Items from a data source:
▬▬▬

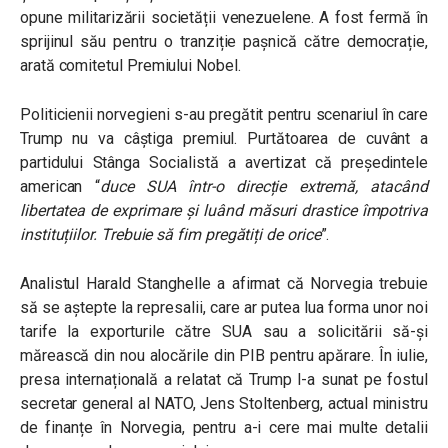
opune militarizării societății venezuelene. A fost fermă în
sprijinul său pentru o tranziție pașnică către democrație,
arată comitetul Premiului Nobel.
Politicienii norvegieni s-au pregătit pentru scenariul în care
Trump nu va câștiga premiul. Purtătoarea de cuvânt a
partidului Stânga Socialistă a avertizat că președintele
american “
duce SUA într-o direcție extremă, atacând
libertatea de exprimare și luând măsuri drastice împotriva
instituțiilor. Trebuie să fim pregătiți de orice
”.
Analistul Harald Stanghelle a afirmat că Norvegia trebuie
să se aștepte la represalii, care ar putea lua forma unor noi
tarife la exporturile către SUA sau a solicitării să-și
mărească din nou alocările din PIB pentru apărare. În iulie,
presa internațională a relatat că Trump l-a sunat pe fostul
secretar general al NATO, Jens Stoltenberg, actual ministru
de finanțe în Norvegia, pentru a-i cere mai multe detalii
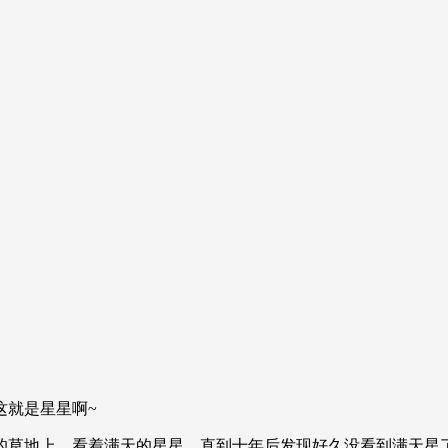
这就是星星啊~
的草地上，看着满天的星星。直到十年后发现好久没看到满天星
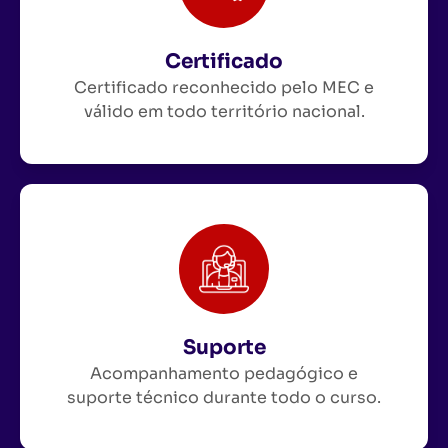
Certificado
Certificado reconhecido pelo MEC e
válido em todo território nacional.
Suporte
Acompanhamento pedagógico e
suporte técnico durante todo o curso.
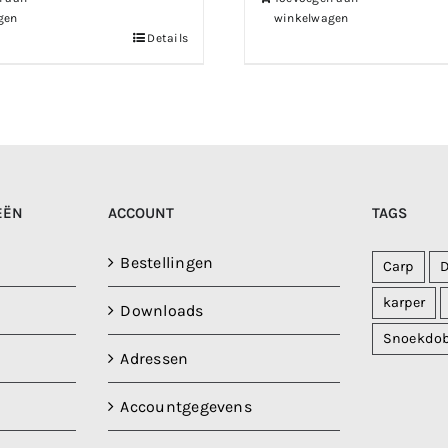
gen
winkelwagen
Details
EËN
ACCOUNT
TAGS
Bestellingen
Carp
karper
Downloads
Snoekdo
Adressen
Accountgegevens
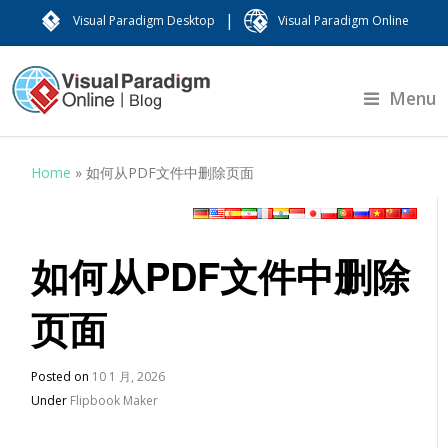
|
Visual Paradigm Desktop
Visual Paradigm Online
Menu
Home
»
如何从PDF文件中删除页面
如何从PDF文件中删除
页面
Posted on
10 1 月, 2026
Under
Flipbook Maker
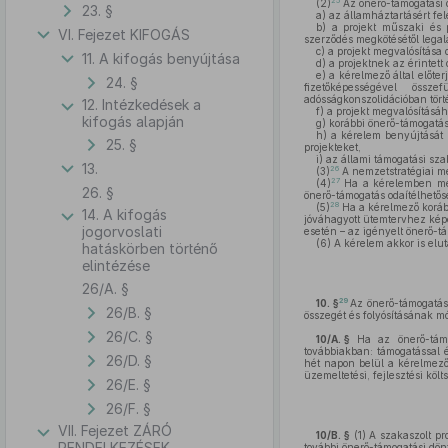
25
(2)
Az önerő-támogatási 
23. §
a)
az államháztartásért fel
b)
a projekt műszaki és 
VI. Fejezet KIFOGÁS
szerződés megkötésétől legalá
c)
a projekt megvalósítása 
11. A kifogás benyújtása
d)
a projektnek az érintett
e)
a kérelmező által előter
24. §
fizetőképességével össze
adósságkonszolidációban tört
12. Intézkedések a
f)
a projekt megvalósításáh
kifogás alapján
g)
korábbi önerő-támogatási
h)
a kérelem benyújtását 
25. §
projekteket,
i)
az állami támogatási sza
13.
26
(3)
A nemzetstratégiai me
27
(4)
Ha a kérelemben megj
26. §
önerő-támogatás odaítélhetős
28
(5)
Ha a kérelmező korább
14. A kifogás
jóváhagyott ütemtervhez képe
jogorvoslati
esetén – az igényelt önerő-
(6)
A kérelem akkor is eluta
hatáskörben történő
elintézése
26/A. §
29
10. §
Az önerő-támogatás 
26/B. §
összegét és folyósításának mód
26/C. §
10/A. §
Ha az önerő-támog
továbbiakban: támogatással é
26/D. §
hét napon belül a kérelmezőn
üzemeltetési, fejlesztési költs
26/E. §
26/F. §
VII. Fejezet ZÁRÓ
10/B. §
(1)
A szakaszolt pr
RENDELKEZÉSEK
további önerő-támogatási dön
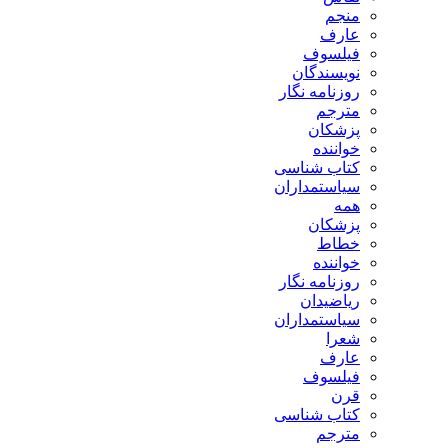
منجم
عارف
فیلسوف
نویسندگان
روزنامه نگار
مترجم
پزشکان
خواننده
کتاب شناسی
سیاستمداران
همه
پزشکان
خطاط
خواننده
روزنامه نگار
ریاضیدان
سیاستمداران
شعرا
عارف
فیلسوف
قرن
کتاب شناسی
مترجم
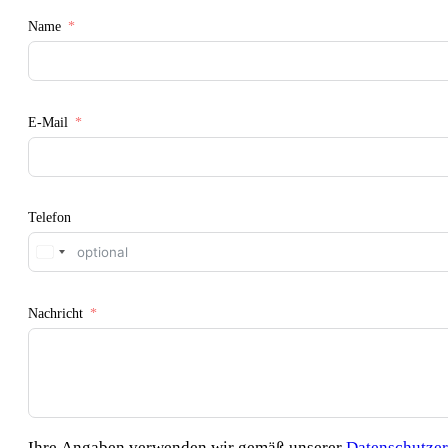
Schließen
Name
E-Mail
Telefon
Austria
+43
Nachricht
Ihre Angaben verwenden wir gemäß unserer
Datenschutze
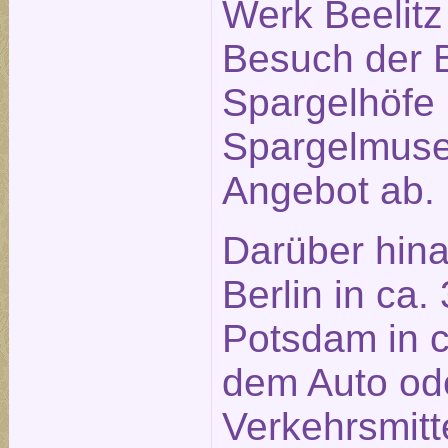
Werk Beelitz 
Besuch der B
Spargelhöfe
Spargelmus
Angebot ab.
Darüber hina
Berlin in ca.
Potsdam in c
dem Auto ode
Verkehrsmitt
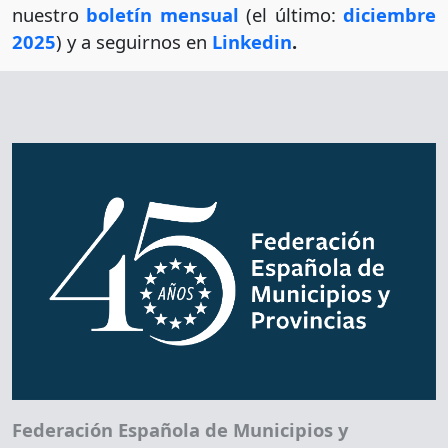
nuestro
boletín mensual
(el último:
diciembre
2025
) y a seguirnos en
Linkedin
.
Federación Española de Municipios y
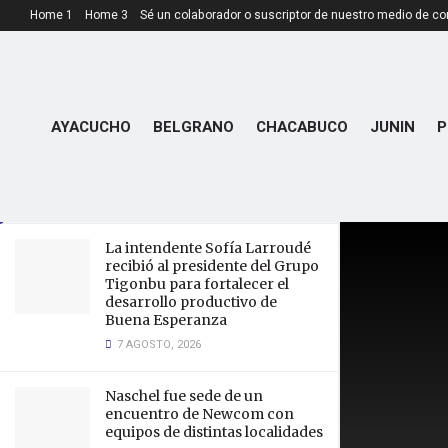
Home 1
Home 3
Sé un colaborador o suscriptor de nuestro medio de c
LATEST
TRENDING
QUINES: Pasan a disponibilidad a
AYACUCHO
BELGRANO
CHACABUCO
JUNIN
P
5 policías involucrados en
denuncias penales.
11 OCTUBRE, 2024
La intendente Sofía Larroudé
recibió al presidente del Grupo
Tigonbu para fortalecer el
desarrollo productivo de
Buena Esperanza
7 AGOSTO, 2026
Naschel fue sede de un
encuentro de Newcom con
equipos de distintas localidades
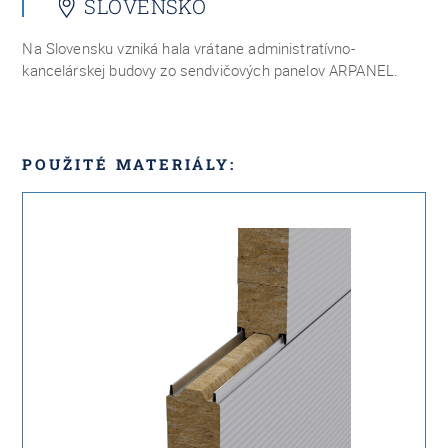
SLOVENSKO
Na Slovensku vzniká hala vrátane administratívno-
kancelárskej budovy zo sendvičových panelov ARPANEL.
POUŽITÉ MATERIÁLY:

▬▬▬

Goal of the exercise:
Counting every line of the entries that holds the word "care", report the total and no other text.

Answer box:
2